“The laws of nature are but the mathematical thoughts of God.” This is a well known quote said by Euclid, which is famous in the mathematical world. Euclid stated that Geometry wasn’t just about math. He discovered that geo and metric had a different meaning, geo means “world” and metric means “measurement.” After figuring out the real meaning of geometry Euclid has contributed so much to the math field that we use today.
The life of Euclid isn’t well known.
Since Euclid was around during the greek times, he was polytheisic and believed in many gods. He was educated in Plato’s Academy in Alexandria,Egypt. Plato is also a famous mathematician in greek times. Plato was the person to inspire Euclid to continue his mathematical studies. After attending school Euclid decided to start teaching scholars in Alexandria,since Euclid was teaching in the library of Alexandria the library attracted some of the best mathematicians of that era. During this time Euclid started working on his book called “Elements”.
“Elements” is a book Euclid published explaining his discoveries. Euclid discovered so many concepts that his book consisted of thirteen chapters, which included twenty-seven definitions, five postulates, five axioms, and four hundred sixty-eight theorems. This book wasn’t just a regular book; each chapter contained a different notion like chapters one through four and six were discussing planer geometry, chapters five and seven through ten were concerned with number theory, and eleven through thirteen dealt with solid figure geometry. For all these theorems that were created there had to be a base and there was but not only one but ten bases called postulates and axioms.

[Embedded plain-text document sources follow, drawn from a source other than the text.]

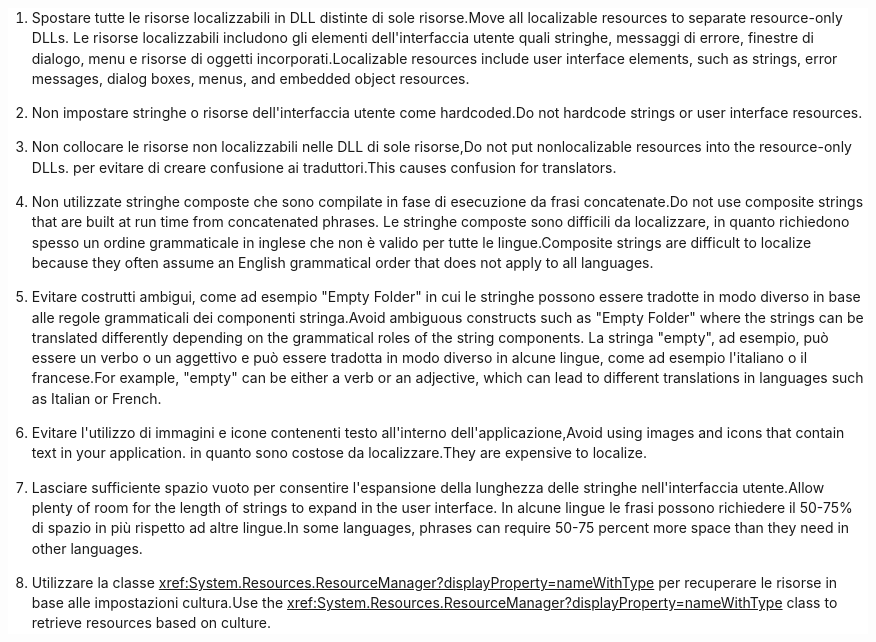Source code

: 1. <span data-ttu-id="e3c35-134">Spostare tutte le risorse localizzabili in DLL distinte di sole risorse.</span><span class="sxs-lookup"><span data-stu-id="e3c35-134">Move all localizable resources to separate resource-only DLLs.</span></span> <span data-ttu-id="e3c35-135">Le risorse localizzabili includono gli elementi dell'interfaccia utente quali stringhe, messaggi di errore, finestre di dialogo, menu e risorse di oggetti incorporati.</span><span class="sxs-lookup"><span data-stu-id="e3c35-135">Localizable resources include user interface elements, such as strings, error messages, dialog boxes, menus, and embedded object resources.</span></span>

2. <span data-ttu-id="e3c35-136">Non impostare stringhe o risorse dell'interfaccia utente come hardcoded.</span><span class="sxs-lookup"><span data-stu-id="e3c35-136">Do not hardcode strings or user interface resources.</span></span>

3. <span data-ttu-id="e3c35-137">Non collocare le risorse non localizzabili nelle DLL di sole risorse,</span><span class="sxs-lookup"><span data-stu-id="e3c35-137">Do not put nonlocalizable resources into the resource-only DLLs.</span></span> <span data-ttu-id="e3c35-138">per evitare di creare confusione ai traduttori.</span><span class="sxs-lookup"><span data-stu-id="e3c35-138">This causes confusion for translators.</span></span>

4. <span data-ttu-id="e3c35-139">Non utilizzate stringhe composte che sono compilate in fase di esecuzione da frasi concatenate.</span><span class="sxs-lookup"><span data-stu-id="e3c35-139">Do not use composite strings that are built at run time from concatenated phrases.</span></span> <span data-ttu-id="e3c35-140">Le stringhe composte sono difficili da localizzare, in quanto richiedono spesso un ordine grammaticale in inglese che non è valido per tutte le lingue.</span><span class="sxs-lookup"><span data-stu-id="e3c35-140">Composite strings are difficult to localize because they often assume an English grammatical order that does not apply to all languages.</span></span>

5. <span data-ttu-id="e3c35-141">Evitare costrutti ambigui, come ad esempio "Empty Folder" in cui le stringhe possono essere tradotte in modo diverso in base alle regole grammaticali dei componenti stringa.</span><span class="sxs-lookup"><span data-stu-id="e3c35-141">Avoid ambiguous constructs such as "Empty Folder" where the strings can be translated differently depending on the grammatical roles of the string components.</span></span> <span data-ttu-id="e3c35-142">La stringa "empty", ad esempio, può essere un verbo o un aggettivo e può essere tradotta in modo diverso in alcune lingue, come ad esempio l'italiano o il francese.</span><span class="sxs-lookup"><span data-stu-id="e3c35-142">For example, "empty" can be either a verb or an adjective, which can lead to different translations in languages such as Italian or French.</span></span>

6. <span data-ttu-id="e3c35-143">Evitare l'utilizzo di immagini e icone contenenti testo all'interno dell'applicazione,</span><span class="sxs-lookup"><span data-stu-id="e3c35-143">Avoid using images and icons that contain text in your application.</span></span> <span data-ttu-id="e3c35-144">in quanto sono costose da localizzare.</span><span class="sxs-lookup"><span data-stu-id="e3c35-144">They are expensive to localize.</span></span>

7. <span data-ttu-id="e3c35-145">Lasciare sufficiente spazio vuoto per consentire l'espansione della lunghezza delle stringhe nell'interfaccia utente.</span><span class="sxs-lookup"><span data-stu-id="e3c35-145">Allow plenty of room for the length of strings to expand in the user interface.</span></span> <span data-ttu-id="e3c35-146">In alcune lingue le frasi possono richiedere il 50-75% di spazio in più rispetto ad altre lingue.</span><span class="sxs-lookup"><span data-stu-id="e3c35-146">In some languages, phrases can require 50-75 percent more space than they need in other languages.</span></span>

8. <span data-ttu-id="e3c35-147">Utilizzare la classe <xref:System.Resources.ResourceManager?displayProperty=nameWithType> per recuperare le risorse in base alle impostazioni cultura.</span><span class="sxs-lookup"><span data-stu-id="e3c35-147">Use the <xref:System.Resources.ResourceManager?displayProperty=nameWithType> class to retrieve resources based on culture.</span></span>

Euclid placed the postulates and axioms in the beginning of the book, because they were the bases and building blocks of geometry. These postulates and axioms were not just theorems they couldn’t be solved like the rest of the theorems. Postulates and axioms were true and could not be proven false, since they were the ones that determined geometry. Euclid used these postulates and axioms to create all of his theorems.
Euclid’s postulates and axioms are the most well known theorems in book. These theorems we still use till this day in geometry. The first postulate is “to draw a straight line from any point to any point.” This postulate we still use till this and it isn’t called a terminated line like Euclid called it, it’s called a line segment. The second postulate is “to produce a finite straight line continuously in a straight line.” This means that a line can go on for infinite and not have to stop.The third postulate is “To describe a circle with any center and distance.”
We see this postulate as finding the radius and diameter of a circle, which is one of the most basic theorems of geometry. The fourth postulate is “All right angles are Equal.” This postulate explains that if any two straight lines intersect one horizontally and one vertically they would form four equal right angles.The fifth and final postulate is “If a straight line falling on two staright lines make the interior angles on the same side less than two right angles, the two straight lines , if produced indefinitely, meet on the side on which are the angles less than two right angles.”
The postulates aren’t just the only theorems that make up geometry. There are also axioms, axioms can be used in our everyday life. The first axiom is “Things which are equal to the same thing are also equal to one another.” The second axiom is “Things which coincide with one another are equal to one another.” The third axiom is “If equals are added to equals, the wholes are equal.”
The fourth axiom is “If equals be subtracted from equals, the remainders are equal.” The final axioms is “The whole is greater than the part.” All of these axioms are based on equals and these theorems can be used while shopping at a supermarket.
Well all these theorems have really changed geometry and the way we use them today. Euclid’s book was the second most printed book after the bible, that’s how much everyone wanted to get into the teachings of Euclid. Ever since Euclid published his book for two thousand years mathematicians and mathematics classes have used Euclid’s book. Many famous mathematicians who came after Euclid studied his book and proved his theorems to be true. Some of Euclid’s successors include Aristotle and Pythagoras.
Aristotle studied in the library/school Euclid had created and was inspired by Euclid. Pythagoras decided to focus on one of Euclid’s proofs and proved it true, with a theorem known today as the Pythagorean theorem.
Euclid had a mathematical goal to contribute to his time. He not only bestowed the book to the people of his era but to us today. Clearly, we can see that Euclid really did change and grow the mathematical world and made it clearer for us to understand.